◆ **WORK INSTRUCTION**: Across the records below, count the lines that contain "contributors" and write down only the count.
(EXTRACTED INFORMATION begins)
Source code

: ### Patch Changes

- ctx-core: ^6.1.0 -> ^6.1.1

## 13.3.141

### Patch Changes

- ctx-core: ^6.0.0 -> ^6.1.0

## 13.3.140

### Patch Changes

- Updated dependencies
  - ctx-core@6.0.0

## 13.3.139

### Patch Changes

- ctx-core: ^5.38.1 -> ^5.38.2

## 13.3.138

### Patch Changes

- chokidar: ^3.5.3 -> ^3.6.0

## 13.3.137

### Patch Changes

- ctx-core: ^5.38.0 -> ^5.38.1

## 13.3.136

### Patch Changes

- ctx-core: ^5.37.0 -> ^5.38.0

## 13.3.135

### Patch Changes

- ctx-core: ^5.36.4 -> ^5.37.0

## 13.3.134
(EXTRACTED INFORMATION ends)
(EXTRACTED INFORMATION begins)
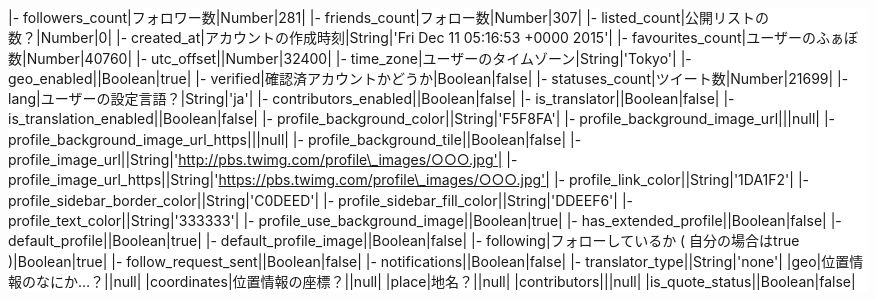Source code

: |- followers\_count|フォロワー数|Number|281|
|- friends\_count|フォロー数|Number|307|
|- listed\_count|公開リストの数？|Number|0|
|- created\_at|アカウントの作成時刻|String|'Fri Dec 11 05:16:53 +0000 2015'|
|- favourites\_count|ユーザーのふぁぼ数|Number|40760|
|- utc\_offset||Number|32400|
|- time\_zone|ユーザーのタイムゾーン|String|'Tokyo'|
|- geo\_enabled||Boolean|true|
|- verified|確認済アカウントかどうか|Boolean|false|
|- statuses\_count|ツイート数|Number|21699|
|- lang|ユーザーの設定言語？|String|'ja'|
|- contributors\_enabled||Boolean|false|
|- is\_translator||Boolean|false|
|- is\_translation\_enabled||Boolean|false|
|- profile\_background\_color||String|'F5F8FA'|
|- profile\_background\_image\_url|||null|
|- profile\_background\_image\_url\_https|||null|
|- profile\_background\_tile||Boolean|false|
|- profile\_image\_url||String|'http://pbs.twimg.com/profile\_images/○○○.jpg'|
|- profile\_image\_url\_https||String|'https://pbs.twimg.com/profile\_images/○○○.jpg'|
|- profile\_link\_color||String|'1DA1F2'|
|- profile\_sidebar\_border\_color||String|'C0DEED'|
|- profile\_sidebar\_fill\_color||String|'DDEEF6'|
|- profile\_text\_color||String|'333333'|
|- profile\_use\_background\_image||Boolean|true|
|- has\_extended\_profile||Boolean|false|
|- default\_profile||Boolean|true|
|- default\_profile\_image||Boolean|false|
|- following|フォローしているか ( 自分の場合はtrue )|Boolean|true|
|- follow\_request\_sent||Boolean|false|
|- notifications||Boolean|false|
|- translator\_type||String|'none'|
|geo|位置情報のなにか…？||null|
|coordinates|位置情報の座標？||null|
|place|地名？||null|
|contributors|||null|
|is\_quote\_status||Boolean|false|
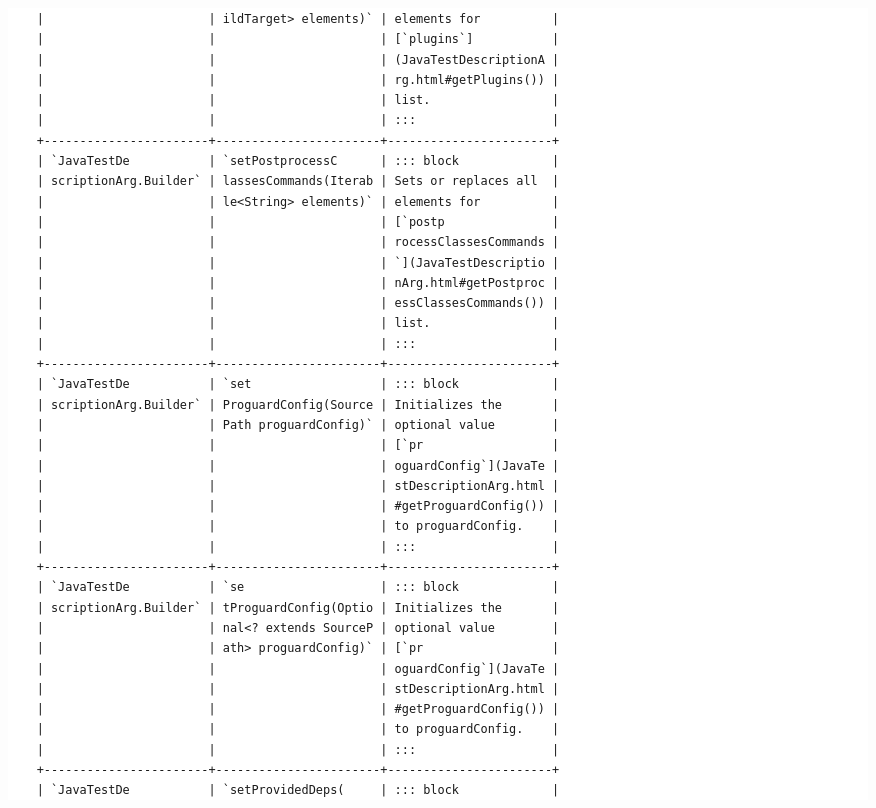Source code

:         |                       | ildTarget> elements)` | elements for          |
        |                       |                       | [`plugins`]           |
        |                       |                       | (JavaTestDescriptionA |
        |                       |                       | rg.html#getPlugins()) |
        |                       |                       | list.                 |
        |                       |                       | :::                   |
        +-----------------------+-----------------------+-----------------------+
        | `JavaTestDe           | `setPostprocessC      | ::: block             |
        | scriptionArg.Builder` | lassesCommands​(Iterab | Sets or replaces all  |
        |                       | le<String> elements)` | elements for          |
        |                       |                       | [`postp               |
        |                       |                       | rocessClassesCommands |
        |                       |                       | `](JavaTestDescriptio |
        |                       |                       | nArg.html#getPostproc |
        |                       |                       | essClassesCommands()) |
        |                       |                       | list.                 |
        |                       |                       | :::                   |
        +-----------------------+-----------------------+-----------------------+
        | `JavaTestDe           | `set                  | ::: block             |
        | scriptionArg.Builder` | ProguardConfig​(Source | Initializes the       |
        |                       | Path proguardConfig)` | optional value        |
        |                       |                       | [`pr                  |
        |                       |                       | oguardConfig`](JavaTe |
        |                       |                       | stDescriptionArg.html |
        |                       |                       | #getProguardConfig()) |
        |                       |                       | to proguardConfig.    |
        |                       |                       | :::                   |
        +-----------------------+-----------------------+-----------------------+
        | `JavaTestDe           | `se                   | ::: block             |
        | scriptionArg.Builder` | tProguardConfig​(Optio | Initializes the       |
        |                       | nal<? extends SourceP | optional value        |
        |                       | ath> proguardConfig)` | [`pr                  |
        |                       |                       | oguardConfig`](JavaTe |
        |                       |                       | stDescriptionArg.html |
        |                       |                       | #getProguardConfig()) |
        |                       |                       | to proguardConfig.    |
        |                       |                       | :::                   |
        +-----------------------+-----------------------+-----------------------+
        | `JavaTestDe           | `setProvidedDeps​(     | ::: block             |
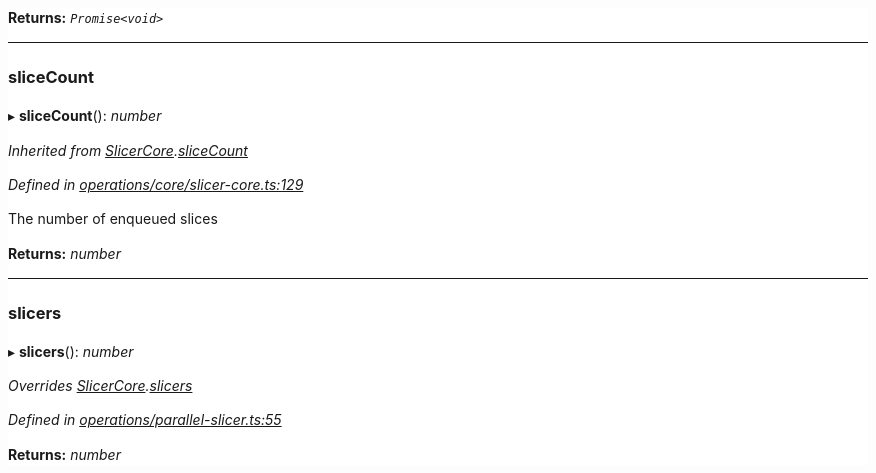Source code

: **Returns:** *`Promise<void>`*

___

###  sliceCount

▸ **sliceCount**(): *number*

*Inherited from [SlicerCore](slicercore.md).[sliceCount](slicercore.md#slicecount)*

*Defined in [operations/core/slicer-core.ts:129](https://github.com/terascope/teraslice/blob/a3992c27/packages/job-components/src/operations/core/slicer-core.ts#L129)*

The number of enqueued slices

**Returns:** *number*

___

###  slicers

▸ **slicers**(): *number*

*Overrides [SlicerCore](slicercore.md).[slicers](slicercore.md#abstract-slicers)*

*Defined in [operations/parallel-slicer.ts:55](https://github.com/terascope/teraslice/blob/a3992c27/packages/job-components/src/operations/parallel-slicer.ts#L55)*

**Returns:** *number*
(EXTRACTED INFORMATION ends)
◆ **TASK SOLUTION**: 2